Arrivals of bajra into key Indian mandis are described as “not heavy enough to create strong pressure.” This matches reported volumes in several APMC markets, where prices have firmed modestly over the past week without any sign of glut. In many centres, current bajra rates of roughly EUR 18–23 per 100 kg remain below the government MSP, which discourages distress selling and supports a floor under the market.

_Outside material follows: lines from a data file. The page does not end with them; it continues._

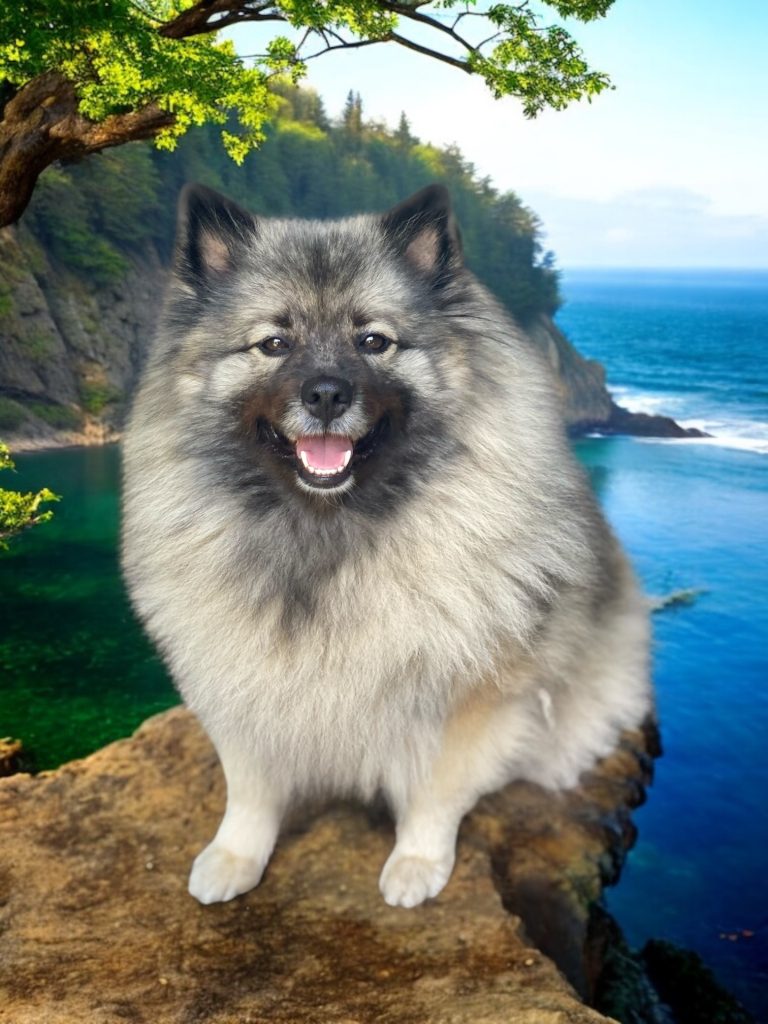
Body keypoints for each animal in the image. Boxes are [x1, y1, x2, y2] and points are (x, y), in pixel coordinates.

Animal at [121, 183, 651, 908]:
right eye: (274, 343)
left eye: (373, 341)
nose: (325, 394)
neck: (327, 530)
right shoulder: (241, 686)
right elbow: (250, 791)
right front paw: (236, 855)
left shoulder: (467, 701)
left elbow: (435, 791)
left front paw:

On the demand side, feed manufacturers continue to buy according to requirement, keeping a steady baseline for offtake. Bajra competes mainly with maize and rice bran in feed rations; with Indian maize indicated around the low‑20s EUR per 100 kg equivalent, bajra remains a viable component in many formulations. Traditional consuming centres—household and small‑industry users—are also expected to support prices at lower levels, especially as health‑driven interest in millets persists in urban markets.

Fundamentals & Weather

Fundamentally, the current situation points to a balanced to mildly tight bajra market. Stockists are not selling aggressively, suggesting comfortable holding power and a reluctance to push volumes into a sideways market. This behaviour often precedes gradual recoveries rather than deep corrections, particularly when consumption is stable and alternative feeds are not significantly cheaper.

Weather-wise, the monsoon onset over southern India is broadly on schedule, though forward-looking commentary highlights risks from potential rainfall variability and fertiliser supply constraints into the kharif sowing window. For now, these are medium-term risks rather than immediate price drivers for bajra, but any confirmed shortfall in rains over major millet belts would quickly translate into stronger price support later in the season.

Trading Outlook (Next 1–3 Weeks)

  • Bias: Sideways to slightly firmer. Overall, bajra is expected to remain steady with limited downside and a mild recovery bias if feed or food demand improves.
  • For buyers (feed & food): Use current flat prices to secure nearby coverage, but avoid overextending forward purchases until clearer signals emerge on monsoon progress and sowing. Consider scaling in on minor dips rather than waiting for a deep correction.
  • For sellers (farmers & stockists): No strong incentive to liquidate aggressively at current levels. Gradual, staggered selling into any short‑term rallies appears prudent, especially where local prices are significantly below MSP benchmarks.
  • For exporters/importers: With Ukrainian and Chinese offers stable in EUR, basis moves will be driven more by freight and currency than by raw-material shifts. Monitor India’s domestic policy stance and any change in feed-grain dynamics for new arbitrage opportunities.

3‑Day Directional Price Indication

  • India wholesale bajra (North & West): EUR 19–23 per 100 kg, bias: steady to slightly firm.
  • Ukraine millet, FCA Odesa: EUR 0.50–0.70 per kg, bias: steady.
  • China millet, FOB Beijing: EUR 0.75–0.85 per kg, bias: steady with mild downward pressure on organics.